I appreciate the attention to handmade soap. I do not appreciate the description or the "organic" definition.

_
"Borrowing from the best of the traditional 300-year method of soap making that originated in ancient Greece on the island of ******, these world-class soap makers painstakingly craft soap that's said to be "fit for a king".

Combining certified organic oils of Palm, Coconut, Olive and Palm Kernel with an alkali solution, the soap is blended for hours and allowed to thicken slowly.

Once ready, botanical concentrates and organic herbs are added. The soap is then poured into wooden molds and kept warm for three days.

As the soap hardens, alkali salts begin to rise to the top like cream. Around the fourth day, the blocks of soap are removed from the molds, skimmed of all alkali salts, and wire cut into individual bars.

The bars are then placed on custom made oak and stainless steel screened drying racks and cured for about three more weeks.

This meticulous process produces the mildest soap that can be made. Often lasting about twice as long as conventional bars, this handcrafted aromatherapy soap is extremely moisturizing and soothing to your skin."_


----------



## NubianSoaps.com (Oct 26, 2007)

Anyone who has made one batch of soap knows the above is some marketing...


----------



## a4patch (Oct 7, 2009)

I did personally enjoy the "custom oak drying rack" (oak...really), the "blended for hours" and kept "warm for three days" 
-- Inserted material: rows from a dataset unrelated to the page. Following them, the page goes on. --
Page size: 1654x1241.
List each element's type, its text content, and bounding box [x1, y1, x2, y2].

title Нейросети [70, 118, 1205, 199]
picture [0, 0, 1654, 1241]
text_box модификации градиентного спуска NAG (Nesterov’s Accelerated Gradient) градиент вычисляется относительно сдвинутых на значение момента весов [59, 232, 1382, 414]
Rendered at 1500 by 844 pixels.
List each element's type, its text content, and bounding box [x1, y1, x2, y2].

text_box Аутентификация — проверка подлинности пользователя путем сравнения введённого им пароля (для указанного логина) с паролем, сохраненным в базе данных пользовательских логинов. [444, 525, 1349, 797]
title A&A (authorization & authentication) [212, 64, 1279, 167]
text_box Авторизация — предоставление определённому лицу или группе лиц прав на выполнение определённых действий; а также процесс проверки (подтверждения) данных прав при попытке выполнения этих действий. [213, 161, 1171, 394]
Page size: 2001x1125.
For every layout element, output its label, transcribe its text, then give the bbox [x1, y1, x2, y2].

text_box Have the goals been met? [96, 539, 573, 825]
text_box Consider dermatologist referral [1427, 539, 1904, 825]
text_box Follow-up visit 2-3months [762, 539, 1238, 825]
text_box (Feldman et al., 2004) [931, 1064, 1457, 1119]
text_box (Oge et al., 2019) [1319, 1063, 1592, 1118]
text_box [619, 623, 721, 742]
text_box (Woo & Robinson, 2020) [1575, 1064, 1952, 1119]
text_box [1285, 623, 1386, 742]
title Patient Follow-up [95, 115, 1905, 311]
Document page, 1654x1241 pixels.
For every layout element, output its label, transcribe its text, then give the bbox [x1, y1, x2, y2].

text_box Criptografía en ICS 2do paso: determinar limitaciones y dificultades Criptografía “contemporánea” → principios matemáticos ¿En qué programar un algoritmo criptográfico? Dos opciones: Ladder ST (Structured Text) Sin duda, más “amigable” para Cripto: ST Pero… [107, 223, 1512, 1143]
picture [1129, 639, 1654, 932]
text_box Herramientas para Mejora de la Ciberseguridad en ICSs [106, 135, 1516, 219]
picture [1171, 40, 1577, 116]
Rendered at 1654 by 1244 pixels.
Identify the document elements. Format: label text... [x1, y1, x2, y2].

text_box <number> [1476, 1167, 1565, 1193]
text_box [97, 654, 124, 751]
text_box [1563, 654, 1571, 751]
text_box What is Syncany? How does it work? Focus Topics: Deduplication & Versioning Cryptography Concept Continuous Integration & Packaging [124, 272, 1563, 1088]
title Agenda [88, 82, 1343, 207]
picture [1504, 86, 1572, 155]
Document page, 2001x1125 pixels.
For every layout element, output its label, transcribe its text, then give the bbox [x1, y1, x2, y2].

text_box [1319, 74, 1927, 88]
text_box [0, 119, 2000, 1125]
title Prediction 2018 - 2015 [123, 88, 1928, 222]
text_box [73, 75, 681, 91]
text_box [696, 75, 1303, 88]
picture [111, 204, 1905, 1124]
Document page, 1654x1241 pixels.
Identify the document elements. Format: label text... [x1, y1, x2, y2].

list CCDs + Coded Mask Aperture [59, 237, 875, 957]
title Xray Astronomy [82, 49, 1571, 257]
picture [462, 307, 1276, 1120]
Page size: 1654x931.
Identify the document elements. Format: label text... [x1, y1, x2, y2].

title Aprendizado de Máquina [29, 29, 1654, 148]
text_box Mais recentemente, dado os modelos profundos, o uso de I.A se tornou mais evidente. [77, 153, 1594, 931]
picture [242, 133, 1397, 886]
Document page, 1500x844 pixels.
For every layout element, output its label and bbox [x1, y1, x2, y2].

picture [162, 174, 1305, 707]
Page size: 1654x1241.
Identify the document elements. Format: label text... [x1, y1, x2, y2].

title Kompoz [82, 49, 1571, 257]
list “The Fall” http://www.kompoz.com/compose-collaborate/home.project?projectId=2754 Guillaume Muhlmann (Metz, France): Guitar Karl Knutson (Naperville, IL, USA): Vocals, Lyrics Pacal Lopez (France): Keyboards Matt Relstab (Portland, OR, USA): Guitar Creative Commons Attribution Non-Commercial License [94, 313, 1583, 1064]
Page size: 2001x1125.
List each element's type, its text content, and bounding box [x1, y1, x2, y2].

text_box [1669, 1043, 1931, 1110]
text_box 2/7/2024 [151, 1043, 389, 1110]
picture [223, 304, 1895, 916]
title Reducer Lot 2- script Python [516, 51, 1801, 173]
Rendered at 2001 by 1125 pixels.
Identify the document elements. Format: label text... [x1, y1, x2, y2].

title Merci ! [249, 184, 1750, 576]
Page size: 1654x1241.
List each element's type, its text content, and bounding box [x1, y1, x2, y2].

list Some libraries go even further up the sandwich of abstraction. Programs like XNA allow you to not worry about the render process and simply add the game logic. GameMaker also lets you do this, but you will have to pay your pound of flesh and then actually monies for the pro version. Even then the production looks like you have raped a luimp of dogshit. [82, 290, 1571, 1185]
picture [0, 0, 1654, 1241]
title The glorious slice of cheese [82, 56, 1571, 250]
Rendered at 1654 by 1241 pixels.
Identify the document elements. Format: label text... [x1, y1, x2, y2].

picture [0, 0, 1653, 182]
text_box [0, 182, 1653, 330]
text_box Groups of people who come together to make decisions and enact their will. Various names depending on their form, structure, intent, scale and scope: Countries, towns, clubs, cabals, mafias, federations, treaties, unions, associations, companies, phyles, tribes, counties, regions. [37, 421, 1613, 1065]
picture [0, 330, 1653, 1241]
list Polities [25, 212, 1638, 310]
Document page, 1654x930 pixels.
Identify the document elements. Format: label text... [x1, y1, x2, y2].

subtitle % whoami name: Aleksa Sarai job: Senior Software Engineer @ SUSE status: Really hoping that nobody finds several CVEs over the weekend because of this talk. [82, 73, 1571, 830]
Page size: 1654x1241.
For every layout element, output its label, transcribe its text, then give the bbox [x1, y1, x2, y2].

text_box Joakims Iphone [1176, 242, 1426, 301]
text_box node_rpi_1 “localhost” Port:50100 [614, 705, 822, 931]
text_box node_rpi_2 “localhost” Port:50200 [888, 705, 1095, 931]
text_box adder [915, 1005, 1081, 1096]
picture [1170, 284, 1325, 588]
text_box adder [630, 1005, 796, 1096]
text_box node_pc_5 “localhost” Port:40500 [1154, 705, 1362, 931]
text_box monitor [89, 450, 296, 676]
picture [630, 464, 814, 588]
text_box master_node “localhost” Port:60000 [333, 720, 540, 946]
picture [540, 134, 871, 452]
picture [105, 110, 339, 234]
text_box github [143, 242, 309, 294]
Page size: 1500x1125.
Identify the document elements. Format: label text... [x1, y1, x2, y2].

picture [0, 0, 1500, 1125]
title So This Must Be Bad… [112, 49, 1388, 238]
Yes, mighty fine marketing.


----------



## Aja-Sammati (Oct 26, 2007)

The reason it lasts so long is that those are all hard oils...and almost none really beneficial! What crud.


----------



## Kalne (Oct 25, 2007)

Yes, I saw this the other day in his newsletter. Interesting process. LOL


----------



## Anita Martin (Dec 26, 2007)

"Alkali salts that rise to the top like cream"? I guess they are talking about ash here? That is certainly a good marketing speel. Anyone can make organic soaps, but the price would be out of this world, and I don't think I'd sell any more of it....unless people really did want to pay $20 a bar. I guess when you are really big and don't do things yourself you can afford to make less profit per bar in lieu of mass production. I wonder what those poor soapers get paid to make that soap?


----------



## a4patch (Oct 7, 2009)

My thoughts exactly. How can you make an organic (certified) bar of soap 7pz and sell it for than price.


----------



## Aja-Sammati (Oct 26, 2007)

My soap is made with about 50% organic ingredients- the difference in price on organic vs non-organic palm, coconut & sunflower oils was only pennies last time I did a bulk order, so I figured what the heck! I have a possibility of a deal on drums of local organic olive oil- then I will have an all organic ingredients list, but to get certified organic with soap is very hard (and at least $600 a year for the federal cert.) Even Dr Bronner's liquid soaps now say 'made with organic ingredients' now instead of 'organic' :lol My soap will soon be labeled in a similar way. Part of the reason it makes sense for me is my location- I can't get any soap oils that I want to use except olive oil locally, and I pay maximum shipping living on the coast when the big oil suppliers are in the middle of the country.

The trick to making money at making organic soap is 1- use cheaper oils (they got that down) and 2- bulk, make the most bars you can at a time. If you even double your batch size, you cut your labor charges and drop the production price per bar drastically! Imagine if you made several hundred or even thousand bars at a time?


----------



## Halo-M Nubians (Oct 26, 2007)

I had a friend send me a mass email that was a FWD of that description from the mercola site. I sat there and read it and sorta thought "what in the heck"...thicken slowly? Keep warm for 3 days... Huh. =) It just sounded like a lot of fluff. I almost posted it on here as well. Funny.


----------